For further discussion of inquiry, student discovery, and constructivism, here are some general notes:

Accept all data answers.
Students are encouraged to share observations (data) with other classmates. All observations should be accepted without judgement. If a student reports data which seems incorrect, do not contradict the student. A good response is simply: "Thank you for sharing." In many cases another student will have differing observations to share. When the reported data do not match, students can be encouraged to observe the activity a second time by playing the QuickTime movie of the demonstration again. Allow the students to realize for themselves that observations or assumptions may be incorrect.

Accept all theory answers.
Students are encouraged to share theories about the discrepant event. All theories should be accepted without judgement. Establish a climate in the classroom that is "safe" for students to take a risk and share ideas and propose data generating activities. Encourage students to exercise fluency of thinking by considering many ideas which might accommodate the observations (data).

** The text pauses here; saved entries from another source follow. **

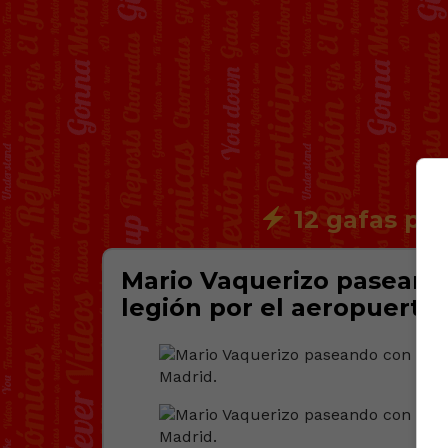
12 gafas par
Mario Vaquerizo paseand
legión por el aeropuerto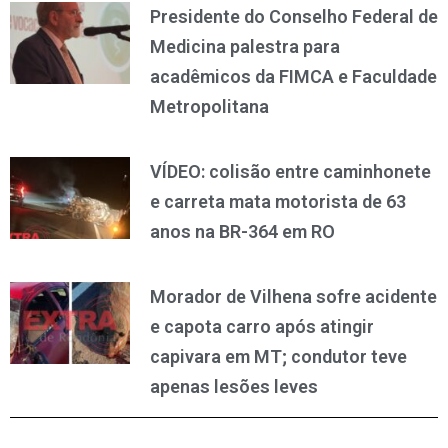
Presidente do Conselho Federal de
Medicina palestra para
acadêmicos da FIMCA e Faculdade
Metropolitana
VÍDEO: colisão entre caminhonete
e carreta mata motorista de 63
anos na BR-364 em RO
Morador de Vilhena sofre acidente
e capota carro após atingir
capivara em MT; condutor teve
apenas lesões leves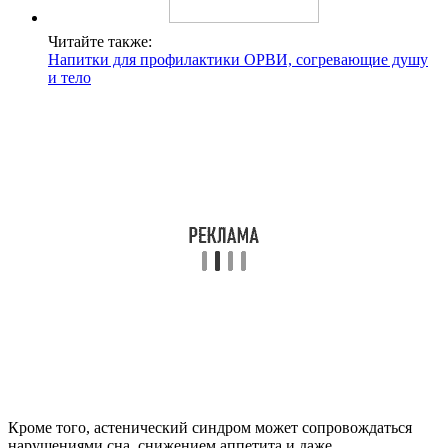
Читайте также:
Напитки для профилактики ОРВИ, согревающие душу
и тело
Кроме того, астенический синдром может сопровождаться
нарушениями сна, снижением аппетита и даже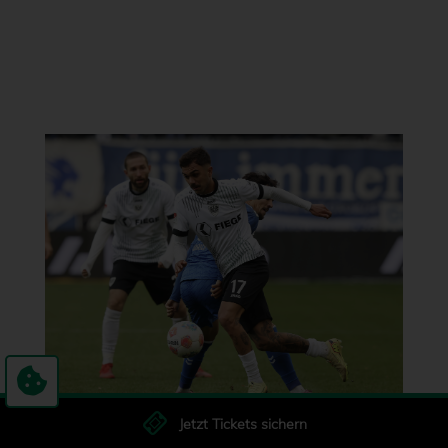
Jetzt Tickets sichern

Encourage data generating responses.
Generating data is often difficult for students. Teachers should encourage students to think of and respond with data generating activities. These might include an experiment which might test a theory, asking questions, and reference sources of data (books, etc.).

Observe students for evidence of inquiry skills. Observing students while they work on inquiry problems can provide the teacher with valuable information about their students. Watch for student language and behaviors which indicate growth in inquiry skills.